Text
1.1.1. Only Computation Leaks Information
The model is given by [8]. In this model, the complexity of the leakage function is unlimited and the total leakage is unlimited, but the leakage is only allowed to occur in the active part of the memory required by the current calculation. In particular, the attacker can choose a polynomial time function with bounded output to apply to the currently active state. In each round of calculation, the storage parts that are not accessed do not leak information, and only the storage parts that participate in the calculation have information leakage. A secure stream cipher scheme is proposed in [9]. They resist the information leakage about the internal state during the computation of each output block. In each step, the amount of leakage depends on the strength of the underlying pseudorandom generator. Pietrzak [10] relaxes the requirement of the pseudorandom function generator and only needs a weak pseudorandom function that can output pseudorandom value on random inputs. Based on the weak pseudorandom function, Pietrzak constructs a stream cipher that is simpler than [9].
1.1.2. Bounded Leakage Model
In the cold-boot attacks, leakage does occur not only in the calculation process. In order to obtain security against cold-boot attacks, a bounded leakage model is proposed in [11]. In this model, the attacker can freely choose a valid computable function and get the output of the function. The basic requirement is that the output of the function does not disclose the entire key. In a word, in this model, any adversary can obtain information that is shorter than the key length. Under some trapdoor one-way function, Akavia et al. [11] give a secure leakage-resilient identity-based scheme and a public key encryption scheme. The two schemes do not increase the size of the secret key and do not introduce any complication of the natural encryption and decryption routines. In [12], a leakage-resilient public key encryption scheme (PKE) is obtained through a hash proof system (HPS). They give a generic construction of a public key encryption scheme that can resist key leakage from any hash proof system. The resulting scheme is as efficient as the underlying hash proof system and additional computational assumptions are not needed in their construction. After that, [13–16] give LR encryption schemes by HPS with some characteristics. Chen et al. [13] generalize HPS to include the characteristics of anonymity (anonymous HPS), and then use anonymous HPS to construct a leakage-resilient public key encryption scheme (LR-PKE). The concept of weak HPS is defined in [14], which shows that LR weak pseudorandom function, LR message authentication code and LR symmetric encryption scheme can be obtained if a one-way function exists. In [15], a lattice-based LR-PKE is proposed by using an updatable hash proof system. The work [16] gives an efficient public key cryptosystem with leakage-resilience, where plaintext length is independent of key leakage parameters. In another public key cryptosystem, Yu et al. [17] first proposed a certificate-based encryption scheme with leakage-resilience. In [17], the leakage of almost the entire encapsulated symmetric key can be tolerated.

Data block
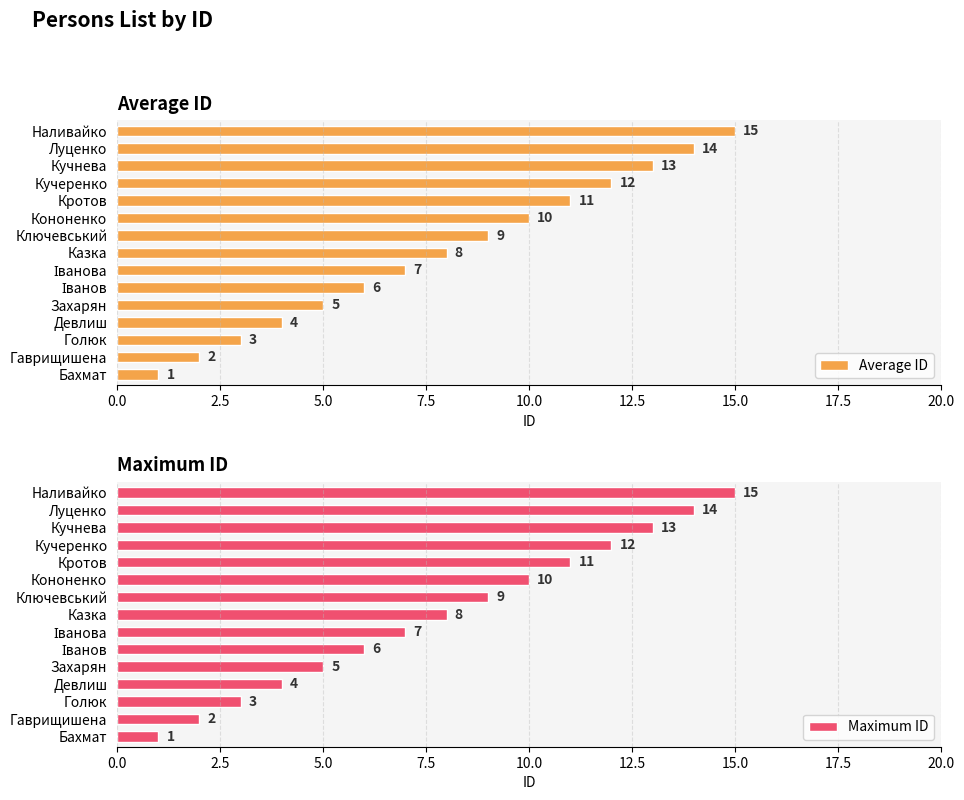

The Average ID series shows 5 at Голюк. True or false?

False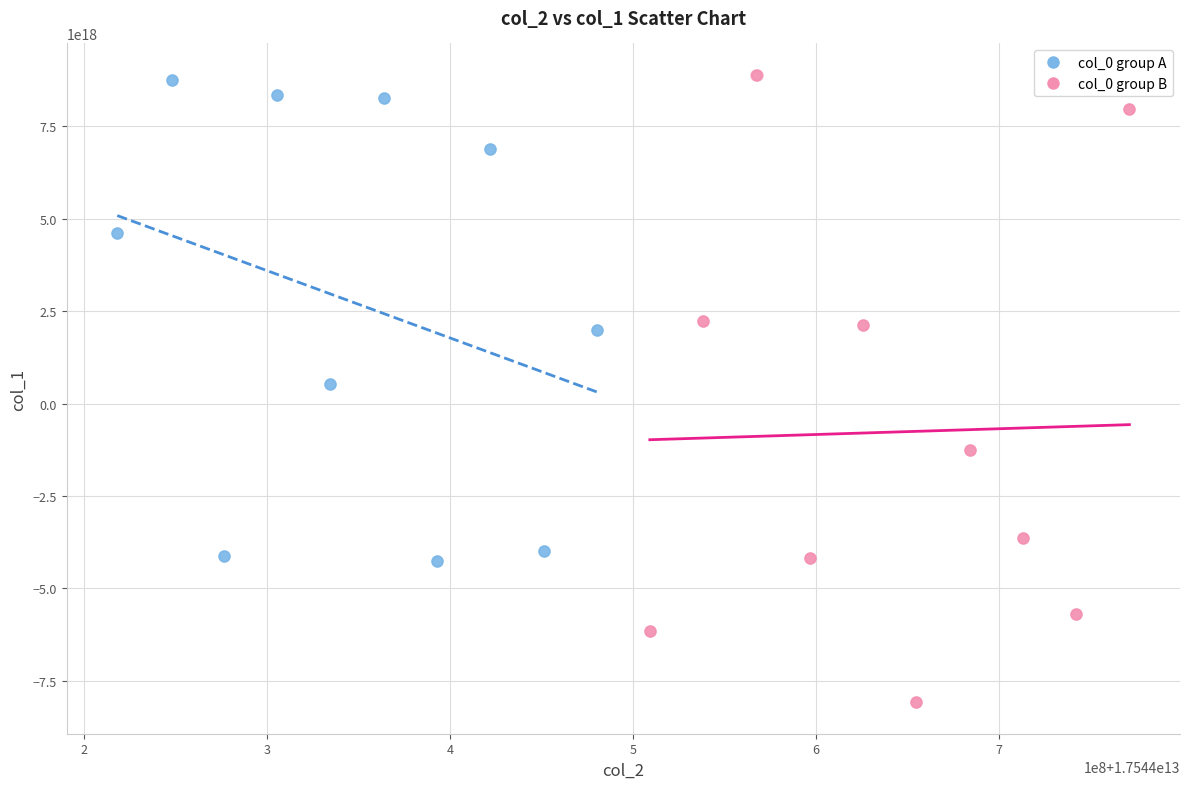

Which series contains the lowest Y value?

col_0 group B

Parts of the exercise
1) In the text on leakage models, rewrite the paragraph beginning "The model is given by [8]" more briefly, keeping its main facts.
2) Continue the text on leakage models from the point where it stops.

Per-task outputs
1) In the model from [8], the leakage function can be of any complexity and total leakage is unlimited, but leakage can occur only in the part of memory active in the current calculation. The attacker may apply a chosen polynomial-time function with bounded output to that active state, and storage that is not accessed leaks nothing. The stream cipher in [9] resists leakage about the internal state while each output block is computed, and the leakage per step depends on the strength of the underlying pseudorandom generator. Pietrzak [10] needs only a weak pseudorandom function, one that outputs pseudorandom values on random inputs, and uses it to build a stream cipher simpler than that of [9].

2)
1.1.3. Continuous Leakage Model
When some information is leaked each time the private key is used, how the security of the schemes can be achieved? References [18, 19] solve the open problem proposed in [8], respectively, and propose the continuous leakage model (CLM). The requirement that only computation leaks information is not required for the continuous leakage considered in [18, 19]. In CLM, the key must be updated periodically and the necessary constraint is that the leakage between any two consecutive updates is bounded. In other words, the amount of key leakage in each period is limited, but the amount of key leakage in the whole operation process is infinite. Reference [18] gives IBE and public key encryption schemes with continual leakage-resilience under the decisional linear assumption or the symmetric external Diffie-Hellman assumption. Their core contribution is to show how to update the key. In [19], the key point is that the user may use some additional fresh local randomness to periodically refresh the secret key and not to affect the public key. They design a relation which is called continuous leakage-resilient (CLR) one-way relation (OWR). By the CLR-OWR, they propose CLR identification scheme, CLR signature, and CLR authenticated key agreement protocol.
In [20], they explore the case that the memory of a system is divided into two parts and each of them works independently. The attacker can only get leakage information from one part at one time period. They call their security model as the split-state model. By split-state technology, they construct a dynamic secret sharing scheme against continuous leakage attack. Based on the same split-state technology, the work [21] shows that discrete log representations can resist continuous leakage attacks.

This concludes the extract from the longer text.